On Fri, Aug 13, 2010 at 9:13 AM, ThomasV thomasV1@gmx.de wrote:
To fully appreciate the situation, you have to know that :
- When a page is created, it comes preloaded with OCR text. Thus, the
text of the footnote is initially on the page where the footnote is written. Moving it to the previous page involves some extra work. see here : http://fr.wikisource.org/w/index.php?title=Page:S%C3%A9vign%C3%A9_-_Lettres,...
- Footnotes are not small. Footnotes can be very long. Footnotes can be
spread over more than 2 pages. In some books, footnotes can weight more than half of the total of the text. Moving around 50% of the text of a book is a real pain. Please have a look at this example, which is 3 pages long: http://en.wikisource.org/wiki/Page:Geology_and_Mineralogy_considered_with_re... While I agree that hyphenated words can easily be moved to the previous or next page, it is not practical to do so with footnotes.
- Even if we had a way to move the text of footnotes without pain, I do
not think that this convention would be adopted. Some users absolutely want to preserve the page-by-page structure of the book, even if it involves using LST and the complicated constructs that you saw.
. . .
A few years ago, I introduced the <pages/> tag, which replaces manual transclusions. This command adds a new line between all transcluded pages. Before that, with manual transclusions, it was possible to transclude 2 pages containing a hyphenated word next to eachother, not separated by a newline, so that the word was not split. This was a bad practice, at least seen by programmer, because the information needed for text rendering is not embedded in the pages; it is much better if the target page (where text is transcluded) does not need to know anything about the content of individual pages. This is why I recommended to use <pages/>, and to keep hyphenated words unsplit, on a single page.
However, users did not like that solution ; they wanted to reproduce exactly what is on the scan. In order to adapt to the new <pages/> tag, they designed those magic templates for hyphenated words. Using these templates is in no way mandatory. However, it turned out that users prefer to use them, because they make it possible to display exactly what is on the scan. And after some time, I too became convinced that these templates are a good thing, in part because they create a convention that is unambiguous. This is just another fact, that illustrates how we wikisourcers are : we want to be able to display the text in a way that faithfully reproduces the scan. And this is why I doubt that adding a possibility to display multiple scans in front of the text will change anything to the way footnotes are handled.

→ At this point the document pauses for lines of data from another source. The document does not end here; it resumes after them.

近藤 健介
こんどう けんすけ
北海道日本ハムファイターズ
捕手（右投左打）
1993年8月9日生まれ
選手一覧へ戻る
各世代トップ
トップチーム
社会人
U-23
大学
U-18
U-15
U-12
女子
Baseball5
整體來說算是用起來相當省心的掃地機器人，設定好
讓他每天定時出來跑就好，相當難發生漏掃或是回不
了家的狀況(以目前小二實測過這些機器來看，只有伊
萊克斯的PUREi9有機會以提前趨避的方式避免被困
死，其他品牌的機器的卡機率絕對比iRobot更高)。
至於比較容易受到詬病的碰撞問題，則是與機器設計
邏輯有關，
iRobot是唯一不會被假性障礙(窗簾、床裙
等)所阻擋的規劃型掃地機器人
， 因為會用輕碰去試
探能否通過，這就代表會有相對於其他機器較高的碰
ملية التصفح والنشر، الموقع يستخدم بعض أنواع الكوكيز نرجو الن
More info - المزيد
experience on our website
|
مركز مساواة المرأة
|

This is pretty convincing, but not totally. Maybe the reason that people are so adamant about keeping content on the same page is just because they have to click links back and forth to view the other pages, which is disruptive. If they could more easily see the next and previous page, and maybe a few pages beyond that if necessary, don't you think it would be much more attractive to not split things up?
As far as I can tell, there's not any way at all to go to the next or previous page from the current edit interface. You'd have to open a separate tab and switch back and forth. What if instead, the existing scrolling box could be scrolled to display the next and previous several pages as well as the current one, with some clear indication of which page is current so people don't get confused? Wouldn't that be convenient for other purposes as well, just to easily get context on what you're transcribing?
But this still doesn't help with the fact that the original OCR text is on a different page, I guess. I suspect there's a better solution here somewhere, but that might take more work, and be subtler (UI design issues). You've convinced me that your approach is pretty reasonable given the circumstances, although I wish it didn't have to intrude into unrelated extensions.
"nobody" outside of Wikisource ? I can understand that this feature is of no direct relevance to Wikipedia, but is this a reason to reject it ? it sounds a bit like "WMF==Wikipedia".
No, I'm thinking of all the typical MediaWiki users whose wikis I see all the time, and basically none of them use MediaWiki for anything like page transcription. MediaWiki is almost always used for a regular old wiki or CMS. Things like book transcription or translation are very much abnormal uses of MediaWiki. The only reason Wikisource or TranslateWiki use MediaWiki extensions at all instead of dedicated software is probably because they were associated with MediaWiki/Wikimedia to begin with.
So it would be nice if their code could be kept confined to their respective extensions, so it doesn't confuse the large majority of developers who aren't familiar with these particular narrow use-cases. But if it's not possible, then oh well.